**What the task asks:**
Return every line of the data below word for word, without any changes.

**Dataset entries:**
——————
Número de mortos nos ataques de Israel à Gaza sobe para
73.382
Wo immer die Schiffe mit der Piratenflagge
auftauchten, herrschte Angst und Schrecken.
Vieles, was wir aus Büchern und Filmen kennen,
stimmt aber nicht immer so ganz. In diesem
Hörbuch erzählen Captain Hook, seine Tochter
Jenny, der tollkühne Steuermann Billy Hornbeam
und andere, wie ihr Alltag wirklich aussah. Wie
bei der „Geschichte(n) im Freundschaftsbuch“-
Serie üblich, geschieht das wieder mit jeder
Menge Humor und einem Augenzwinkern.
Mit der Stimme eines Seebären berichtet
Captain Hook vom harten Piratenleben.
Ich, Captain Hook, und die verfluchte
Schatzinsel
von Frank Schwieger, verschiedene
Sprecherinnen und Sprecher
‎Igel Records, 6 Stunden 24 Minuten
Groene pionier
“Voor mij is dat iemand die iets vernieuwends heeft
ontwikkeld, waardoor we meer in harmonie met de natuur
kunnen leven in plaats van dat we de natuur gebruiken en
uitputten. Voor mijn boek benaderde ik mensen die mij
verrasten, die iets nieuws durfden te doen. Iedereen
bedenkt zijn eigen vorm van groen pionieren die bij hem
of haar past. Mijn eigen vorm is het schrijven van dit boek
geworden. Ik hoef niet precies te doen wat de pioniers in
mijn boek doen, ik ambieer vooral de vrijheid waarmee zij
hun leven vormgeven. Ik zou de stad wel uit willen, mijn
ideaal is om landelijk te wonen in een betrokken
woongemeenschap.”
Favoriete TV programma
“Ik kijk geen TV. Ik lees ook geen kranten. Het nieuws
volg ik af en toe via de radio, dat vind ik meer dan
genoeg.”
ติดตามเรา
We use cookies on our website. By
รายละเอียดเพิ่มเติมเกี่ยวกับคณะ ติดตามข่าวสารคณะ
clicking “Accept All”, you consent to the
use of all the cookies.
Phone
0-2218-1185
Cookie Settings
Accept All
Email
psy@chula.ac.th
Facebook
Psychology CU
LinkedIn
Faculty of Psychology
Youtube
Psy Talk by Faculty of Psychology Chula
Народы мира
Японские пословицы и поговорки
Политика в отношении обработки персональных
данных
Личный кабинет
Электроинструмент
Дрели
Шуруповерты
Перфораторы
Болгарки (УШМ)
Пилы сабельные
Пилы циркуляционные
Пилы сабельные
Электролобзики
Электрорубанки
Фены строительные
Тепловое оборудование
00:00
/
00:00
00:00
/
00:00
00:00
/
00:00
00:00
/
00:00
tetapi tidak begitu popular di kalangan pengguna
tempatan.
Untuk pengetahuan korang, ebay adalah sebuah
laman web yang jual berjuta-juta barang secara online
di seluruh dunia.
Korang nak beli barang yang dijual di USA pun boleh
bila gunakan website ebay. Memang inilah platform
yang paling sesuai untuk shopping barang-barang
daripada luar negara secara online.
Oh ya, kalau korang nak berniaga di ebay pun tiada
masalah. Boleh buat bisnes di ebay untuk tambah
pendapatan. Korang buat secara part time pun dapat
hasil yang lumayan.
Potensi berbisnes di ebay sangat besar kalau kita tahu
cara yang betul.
——————
**Answer section:**
Número de mortos nos ataques de Israel à Gaza sobe para
73.382
Wo immer die Schiffe mit der Piratenflagge
auftauchten, herrschte Angst und Schrecken.
Vieles, was wir aus Büchern und Filmen kennen,
stimmt aber nicht immer so ganz. In diesem
Hörbuch erzählen Captain Hook, seine Tochter
Jenny, der tollkühne Steuermann Billy Hornbeam
und andere, wie ihr Alltag wirklich aussah. Wie
bei der „Geschichte(n) im Freundschaftsbuch“-
Serie üblich, geschieht das wieder mit jeder
Menge Humor und einem Augenzwinkern.
Mit der Stimme eines Seebären berichtet
Captain Hook vom harten Piratenleben.
Ich, Captain Hook, und die verfluchte
Schatzinsel
von Frank Schwieger, verschiedene
Sprecherinnen und Sprecher
‎Igel Records, 6 Stunden 24 Minuten
Groene pionier
“Voor mij is dat iemand die iets vernieuwends heeft
ontwikkeld, waardoor we meer in harmonie met de natuur
kunnen leven in plaats van dat we de natuur gebruiken en
uitputten. Voor mijn boek benaderde ik mensen die mij
verrasten, die iets nieuws durfden te doen. Iedereen
bedenkt zijn eigen vorm van groen pionieren die bij hem
of haar past. Mijn eigen vorm is het schrijven van dit boek
geworden. Ik hoef niet precies te doen wat de pioniers in
mijn boek doen, ik ambieer vooral de vrijheid waarmee zij
hun leven vormgeven. Ik zou de stad wel uit willen, mijn
ideaal is om landelijk te wonen in een betrokken
woongemeenschap.”
Favoriete TV programma
“Ik kijk geen TV. Ik lees ook geen kranten. Het nieuws
volg ik af en toe via de radio, dat vind ik meer dan
genoeg.”
ติดตามเรา
We use cookies on our website. By
รายละเอียดเพิ่มเติมเกี่ยวกับคณะ ติดตามข่าวสารคณะ
clicking “Accept All”, you consent to the
use of all the cookies.
Phone
0-2218-1185
Cookie Settings
Accept All
Email
psy@chula.ac.th
Facebook
Psychology CU
LinkedIn
Faculty of Psychology
Youtube
Psy Talk by Faculty of Psychology Chula
Народы мира
Японские пословицы и поговорки
Политика в отношении обработки персональных
данных
Личный кабинет
Электроинструмент
Дрели
Шуруповерты
Перфораторы
Болгарки (УШМ)
Пилы сабельные
Пилы циркуляционные
Пилы сабельные
Электролобзики
Электрорубанки
Фены строительные
Тепловое оборудование
00:00
/
00:00
00:00
/
00:00
00:00
/
00:00
00:00
/
00:00
tetapi tidak begitu popular di kalangan pengguna
tempatan.
Untuk pengetahuan korang, ebay adalah sebuah
laman web yang jual berjuta-juta barang secara online
di seluruh dunia.
Korang nak beli barang yang dijual di USA pun boleh
bila gunakan website ebay. Memang inilah platform
yang paling sesuai untuk shopping barang-barang
daripada luar negara secara online.
Oh ya, kalau korang nak berniaga di ebay pun tiada
masalah. Boleh buat bisnes di ebay untuk tambah
pendapatan. Korang buat secara part time pun dapat
hasil yang lumayan.
Potensi berbisnes di ebay sangat besar kalau kita tahu
cara yang betul.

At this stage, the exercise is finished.